Method for assessing extravagance
One of the key reasons behind the findings was the method which should be used to determine whether a fee is 'extravagant and exorbitant' compared to the loss suffered.
In her decision at first instance, Justice Gordon analysed the extravagance of the late payment fees on an ex post basis. This entailed a comparison of the fee with the actual loss suffered by ANZ after the breaches occurred, which she estimated to be between 50 cents and $5.00.
However, the Full Court agreed with ANZ's argument that the appropriate analysis should be ex ante. This involves an assessment of the greatest prospective losses that could conceivably flow from the breach, assessed at the time of entering into the contract.
The Full Court emphasised that the question of whether a fee is extravagant or exorbitant and, therefore, a penalty, is distinct from the question of the damage actually experienced due to a failure to comply with obligations in a contract. An ex post enquiry is only appropriate to calculate the compensation due to the penalised party after the fee has been found to be a penalty.
Consideration of indirect consequences
The Full Court also broadened the types of loss that could be taken into account when engaging in an ex ante assessment of a fee's extravagance or exorbitance.
At first instance, Justice Gordon only considered the direct loss incurred by ANZ when a late payment was made. The Full Court engaged in a much broader assessment of the potential losses suffered, by considering indirect consequences of a customer's failure to make timely payment.
For example, the costs incurred by ANZ in maintaining a collections department and in maintaining additional regulatory capital in order to make up for late payments, were losses that could be taken into account when assessing the reasonableness of the fee.

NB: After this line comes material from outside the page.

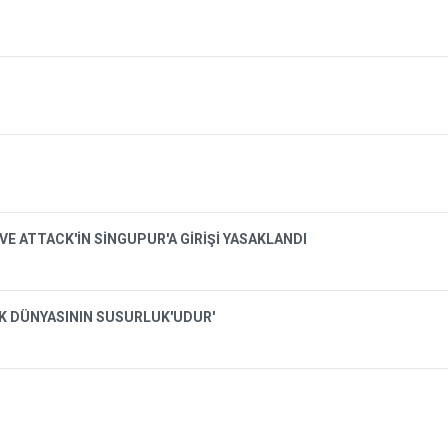
VE ATTACK'İN SİNGUPUR'A GİRİŞİ YASAKLANDI
İK DÜNYASININ SUSURLUK'UDUR'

After taking into account the costs associated with these indirect consequences, the Full Court concluded that the late payment fees were not penalties.
This decision will be welcomed by financial institutions and telecommunications companies, which will feel vindicated in their practice of charging such fees under contract.
On the other hand, the decision is a major setback for the class action and the numerous other proceedings against banks and telecommunication companies which have been stayed pending the outcome of this test case. If this decision stands, it will be a significant obstacle for both current and future penalties class actions.
It also begs the question of whether the restating of the penalty doctrine in Andrews v ANZ (2012) 247 CLR 205 will have the momentous impact on commercial contracts previously predicted.
Although financial institutions and telecommunications companies are likely celebrating the victory, the 'bank fees' saga is far from over. Representatives for the class action have already indicated that special leave will be sought to appeal to the High Court.